Considered the first out popular country star is Chely Wright, famous for her number one country single “Single White Female” back in 1999, which also reached 36 on the U.S. Billboard 100 chart. She’s had 16 singles break into the top country charts off of seven studio albums. She came out publicly in May 2010 through People magazine after a long struggle of being closeted to her friends, family, and self. Even in country music, the women seem to be coming out sooner than the men.

Drake Jensen is another out gay country performer, coming out publically in February 2012 after a Canadian teenager Jamie Hubley committed suicide after horrible bullying. Jensen doesn’t have any hits in American music charts though his 2011 single “Wash Me Away” got to number 16 on the European Country Billboard. He has received much praise for his most recent videos: “When It Hurts Like That,” and “Scars,” which deals with bullying and heartbreaking statistics about how bullying is affecting American youth. He’s also done a remake of a Tammy Wynette song “Stand by Your Man” with Willam Belli, from RuPaul’s Drag Race fame.

Maybe the most successful, but not for his own performances, has been Shane McAnally with seven number one singles under his belt. He’s a songwriter, writing songs for stars such as Kenny Chesney, Reba McEntire, and the Band Parry. Personally he has three singles breaking the U.S. Country Billboard, but he says that, “My career really took off when I came out. When I stopped hiding who I am, I started writing hits.” The New York Times did a profile on McAnally in May of this year where he talked about his life in a conservative business, but he says that being gay has helped his success. “I think I’m able to tell a story in a way that relates to both men and women. Guys don’t usually sing about the shame or sadness of sex. But men do have those emotions, those experiences.”
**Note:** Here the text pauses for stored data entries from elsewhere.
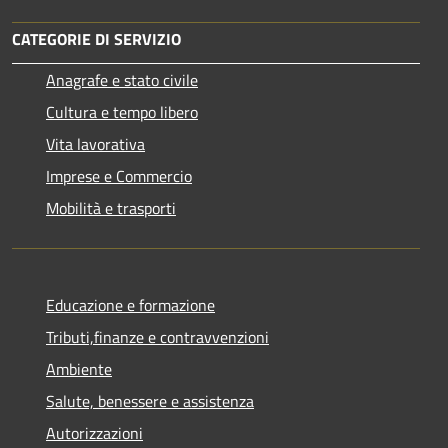
CATEGORIE DI SERVIZIO
Anagrafe e stato civile
Cultura e tempo libero
Vita lavorativa
Imprese e Commercio
Mobilità e trasporti
Educazione e formazione
Tributi,finanze e contravvenzioni
Ambiente
Salute, benessere e assistenza
Autorizzazioni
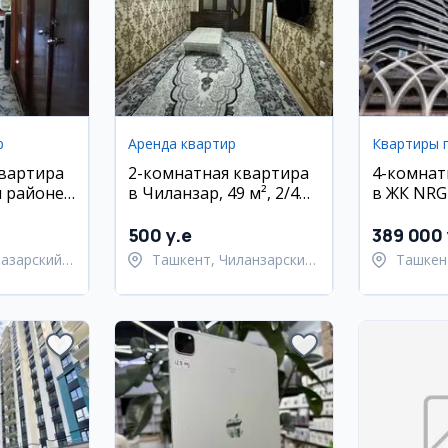
р
Аренда квартир
Квартиры 
квартира
2-комнатная квартира
4-комнат
 районе,
в Чиланзар, 49 м², 2/4
в ЖК NRG
этаж
м², Шайх
район
500 y.e
389 000 
азарский
Ташкент, Чиланзарский
Ташкен
район
Шайхан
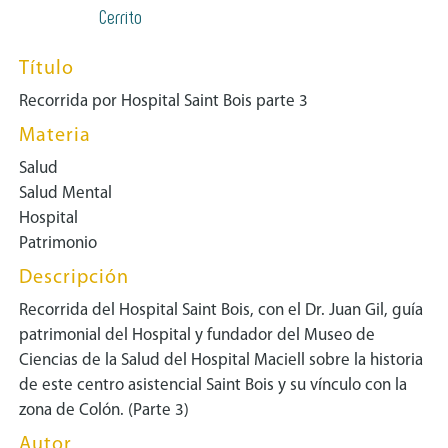
Cerrito
Título
Recorrida por Hospital Saint Bois parte 3
Materia
Salud
Salud Mental
Hospital
Patrimonio
Descripción
Recorrida del Hospital Saint Bois, con el Dr. Juan Gil, guía
patrimonial del Hospital y fundador del Museo de
Ciencias de la Salud del Hospital Maciell sobre la historia
de este centro asistencial Saint Bois y su vínculo con la
zona de Colón. (Parte 3)
Autor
And if you poke around in the Country Music Hall of Fame, you’ll find Lavender Country, a self-titled album with Patrick Haggerty as the front-man for the band. The LP album was released in 1973, and although now would seem like the first gay album, might have too much “free love” sentiment to be overly concerned with being gay first and foremost. With songs like “Back in the Closet Again,” “Cryin’ These Cocksucking Tears,” and “Straight White Patterns,” it certainly was forward for its day. Country music has become a lot more subtle and heterosexual since this album was making its way through the Seattle area.

For many this short list is surprising, since many don’t see county music as changing like the rest of the music scene. So while you’re enjoying Grand’s summer hit (go ahead, you can listen again), spread some of the love around to other artists just as queer and artistic, though maybe just not quite as underwear-model capable.